Crypto World
Rising Treasury Yields Trigger Selloff in Bitcoin (BTC) and Stock Markets
Key Takeaways
- Bitcoin (BTC) plunged from approximately $90,000 to close to $60,000 in early 2026, while equities remained resilient — but that’s changing.
- Following the outbreak of conflict with Iran on Feb. 28, Treasury yields have surged, pushing Nasdaq and S&P 500 futures down to September levels.
- The 10-year Treasury yield reached 4.41%, marking its highest point since August 1, climbing 48 basis points since hostilities began.
- Both cryptocurrency and stock market sentiment indicators have plunged into “extreme fear” zones during late March.
- Retail investor pessimism has reached 52% for the next six-month outlook — the most negative reading since May 2025.
Digital asset markets experienced severe turbulence at the beginning of 2026, with Bitcoin plummeting from approximately $90,000 to near $60,000 within a five-week period.

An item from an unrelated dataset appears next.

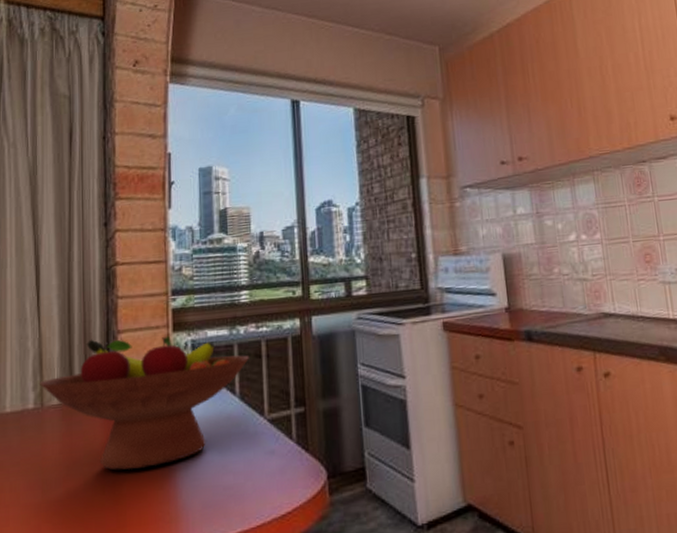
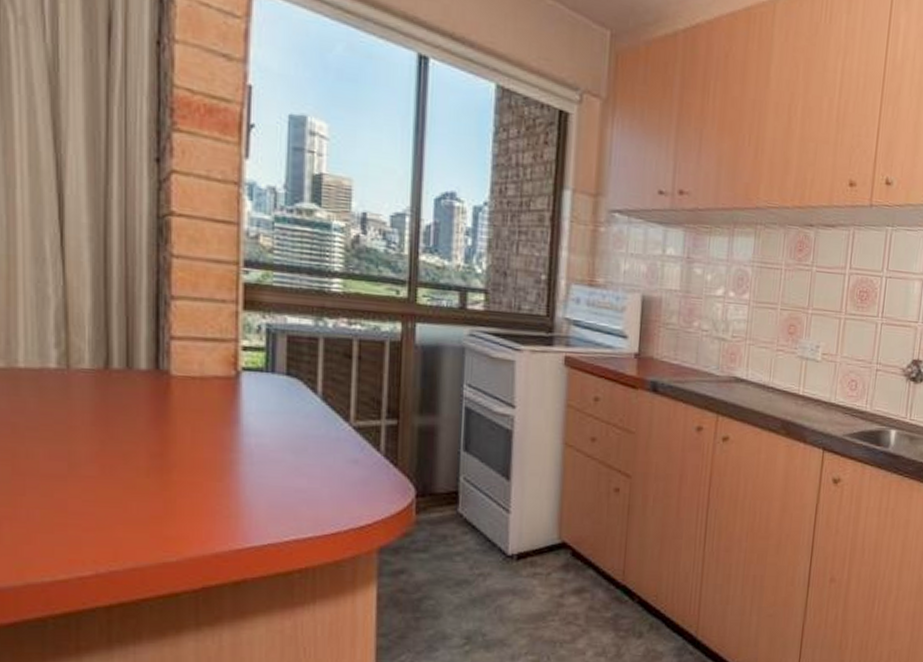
fruit bowl: present [39,335,250,471] -> none [63,299,338,457]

During that same timeframe, U.S. equity markets showed remarkable resilience, hovering close to all-time peaks.
That divergence is rapidly disappearing — and not for positive reasons.
Since military operations involving Iran commenced on February 28, concerns about inflationary pressures and diminishing prospects for Federal Reserve interest rate reductions have driven U.S. Treasury yields significantly higher. This shift has started dragging equities downward, mirroring the weakness that bitcoin telegraphed several weeks ahead.
The benchmark 10-year U.S. Treasury note yield advanced to 4.41% during early Monday trading, marking its strongest level since the beginning of August. The yield has increased by 48 basis points from when the Iranian conflict initiated. Meanwhile, the two-year Treasury yield has surged 57 basis points to reach 3.94%.
Elevating yields carry significant implications because they increase borrowing expenses throughout the broader economy — affecting everything from home mortgages to business financing. This dynamic typically dampens enthusiasm for riskier assets in equity markets.
Nasdaq futures declined to 23,890 points during Monday’s early session, representing the weakest level since September 11. S&P 500 e-mini futures tumbled to 6,505 points, similarly marking their lowest position since September.
Bitcoin Functions as an Early Warning System
Market observers have consistently monitored bitcoin as a forward-looking gauge for overall risk sentiment. Its sharp decline during early 2026 may have served as an advance warning of the turbulence equities are currently facing.
In a recent analysis, Bloomberg Senior Commodity Strategist Mike McGlone highlighted that bitcoin occupies a position “at the top of the risk-assets iceberg,” suggesting its deteriorating price action could represent the initial phase of a broader market correction — especially if volatility in commodities spills over into stock indices.
Bitcoin has traded within a relatively narrow range in recent weeks, oscillating between $65,000 and $75,000. Monday morning prices hovered around $68,790. However, derivatives market indicators reveal profound anxiety, with an unprecedented skew toward put options — financial instruments designed to protect against additional price declines.
Anxiety Permeates Both Asset Classes
Measures of market sentiment indicate that fear has become pervasive. The Crypto Fear & Greed Index has retreated to “extreme fear” status. A comparable gauge tracking stock market sentiment has likewise experienced a sharp deterioration.
Blockchain analytics provider Alphractal characterizes this simultaneous emergence of fear across both markets as an uncommon occurrence, advising investors to maintain heightened vigilance.
Data from the American Association of Individual Investors reveals that 52% of retail market participants maintain a pessimistic view for the upcoming six months. This represents the most bearish sentiment registered since May 2025.
Donald Trump’s 48-hour deadline concerning the Strait of Hormuz continues ticking down, contributing additional uncertainty to market psychology.
Market analyst Tony Severino highlights a recurring historical phenomenon where bitcoin’s correlation with the S&P 500 declines to -0.5 before experiencing a dramatic reversal upward — a configuration he suggests frequently precedes significant equity market declines. That correlation metric has recently shifted back into positive territory.
“Typically there’s an initial rally that amplifies the subsequent pain,” Severino noted.
Current market pricing reflects a modest probability that the Federal Reserve might actually increase interest rates instead of implementing the anticipated cuts.